If you’ve been following this blog for a while, you’ll be no stranger to my views on what I believe is one of the most abused, and therefore now meaningless, words in scientific writing: ‘significance’ and her adjective sister, ‘significant’. I hold that it should be stricken entirely from the language of science writing.
Most science writing has become burdened with archaic language that perhaps at one time meant something, but now given the ubiquity of certain terms in most walks of life and their subsequent misapplication, many terms no longer have a precise meaning. Given that good scientific writing must ideally strive to employ the language of precision, transparency and simplicity, now-useless terminology should be completely expunged from our vocabulary.
‘Significance’ is just such a term.
Most interviews on radio or television, most lectures by politicians or business leaders, and nearly all presentations by academics at meetings of learned societies invoke ‘significant’ merely to add emphasis to the discourse. Usually it involves some sort of comparison – a ‘significant’ decline, a ‘significant’ change or a ‘significant’ number relative to some other number in the past or in some other place, and so on. Rarely is the word quantified: how much has the trend declined, how much did it change and how many is that ‘number’? What is ‘significant’ to a mouse is rather unimportant to an elephant, so most uses are as entirely subjective qualifiers employed to add some sort of ‘expert’ emphasis to the phenomenon under discussion. To most, ‘significant’ just sounds more authoritative, educated and erudite than ‘a lot’ or ‘big’. This is, of course, complete rubbish because it is the practice of using big words to hide the fact that the speaker isn’t quite as clever as he thinks he is.
While I could occasionally forgive non-scientists for not quantifying their use of ‘significance’ because they haven’t necessarily been trained to do so, I utterly condemn scientists who use the word that way. We are specifically trained to quantify, so throwing ‘significant’ around without a very clear quantification (it changed by x amount, it declined by 50 % in two years, etc.) runs counter to the very essence of our discipline. To make matters worse, you can often hear a vocal emphasis placed on the word when uttered, along with a patronising hand gesture, to make that subjectivity even more obvious.

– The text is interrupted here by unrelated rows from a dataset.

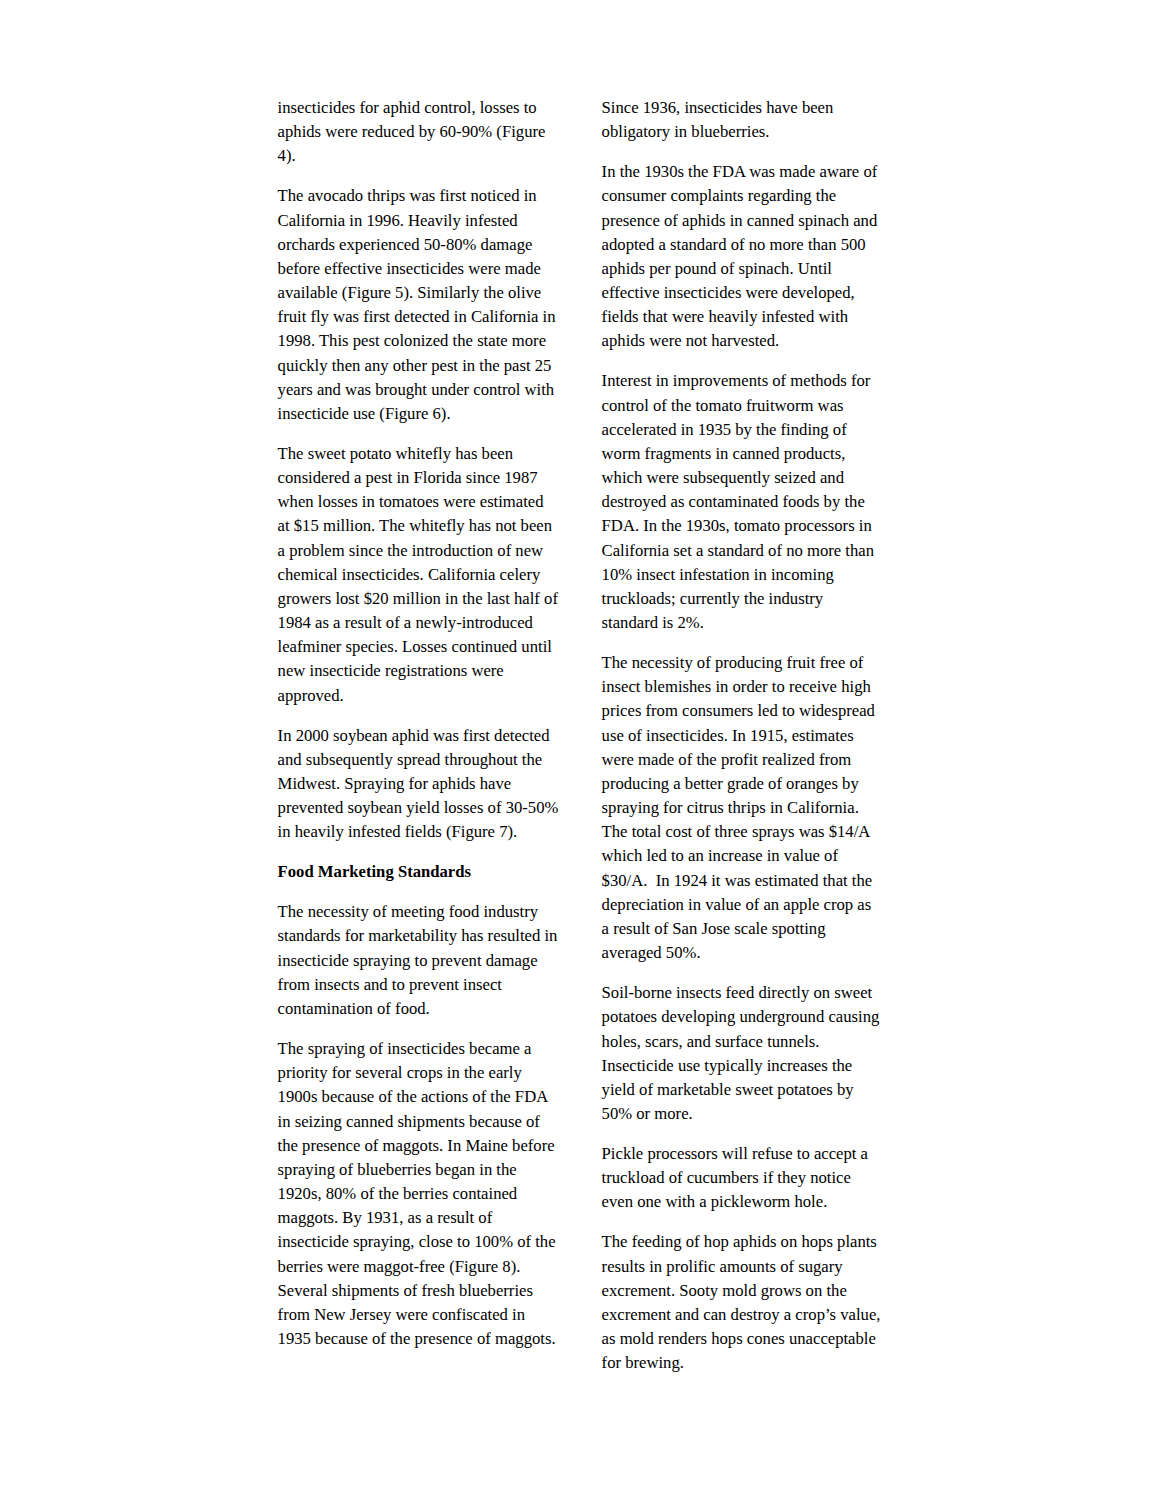insecticides for aphid control, losses to aphids were reduced by 60-90% (Figure 4).
The avocado thrips was first noticed in California in 1996. Heavily infested orchards experienced 50-80% damage before effective insecticides were made available (Figure 5). Similarly the olive fruit fly was first detected in California in 1998. This pest colonized the state more quickly then any other pest in the past 25 years and was brought under control with insecticide use (Figure 6).
The sweet potato whitefly has been considered a pest in Florida since 1987 when losses in tomatoes were estimated at $15 million. The whitefly has not been a problem since the introduction of new chemical insecticides. California celery growers lost $20 million in the last half of 1984 as a result of a newly-introduced leafminer species. Losses continued until new insecticide registrations were approved.
In 2000 soybean aphid was first detected and subsequently spread throughout the Midwest. Spraying for aphids have prevented soybean yield losses of 30-50% in heavily infested fields (Figure 7).
Food Marketing Standards
The necessity of meeting food industry standards for marketability has resulted in insecticide spraying to prevent damage from insects and to prevent insect contamination of food.
The spraying of insecticides became a priority for several crops in the early 1900s because of the actions of the FDA in seizing canned shipments because of the presence of maggots. In Maine before spraying of blueberries began in the 1920s, 80% of the berries contained maggots. By 1931, as a result of insecticide spraying, close to 100% of the berries were maggot-free (Figure 8). Several shipments of fresh blueberries from New Jersey were confiscated in 1935 because of the presence of maggots. Since 1936, insecticides have been obligatory in blueberries.
In the 1930s the FDA was made aware of consumer complaints regarding the presence of aphids in canned spinach and adopted a standard of no more than 500 aphids per pound of spinach. Until effective insecticides were developed, fields that were heavily infested with aphids were not harvested.
Interest in improvements of methods for control of the tomato fruitworm was accelerated in 1935 by the finding of worm fragments in canned products, which were subsequently seized and destroyed as contaminated foods by the FDA. In the 1930s, tomato processors in California set a standard of no more than 10% insect infestation in incoming truckloads; currently the industry standard is 2%.
The necessity of producing fruit free of insect blemishes in order to receive high prices from consumers led to widespread use of insecticides. In 1915, estimates were made of the profit realized from producing a better grade of oranges by spraying for citrus thrips in California. The total cost of three sprays was $14/A which led to an increase in value of $30/A. In 1924 it was estimated that the depreciation in value of an apple crop as a result of San Jose scale spotting averaged 50%.
Soil-borne insects feed directly on sweet potatoes developing underground causing holes, scars, and surface tunnels. Insecticide use typically increases the yield of marketable sweet potatoes by 50% or more.
Pickle processors will refuse to accept a truckload of cucumbers if they notice even one with a pickleworm hole.
The feeding of hop aphids on hops plants results in prolific amounts of sugary excrement. Sooty mold grows on the excrement and can destroy a crop’s value, as mold renders hops cones unacceptable for brewing.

If you are a scientist reading this, then you are surely waiting for my rationale as to why we should also ignore the word’s statistical meaning. While I’ve explained this before, it bears repeating.
Unless you are a rather young scientist who has had the rare privilege of avoiding ‘classical’ statistics training, then you are most certainly aware that ‘significant’ is the term used to describe the probability that a particular phenomenon under investigation could have arisen by random chance.
So-called ‘significance’ tests are known more formally as Neyman-Pearson (Null) Hypothesis tests (NPHT), where a single ‘null’ hypothesis is ‘rejected’ based on an arbitrary threshold probability of observing a value of the metric of choice as extreme as the one observed.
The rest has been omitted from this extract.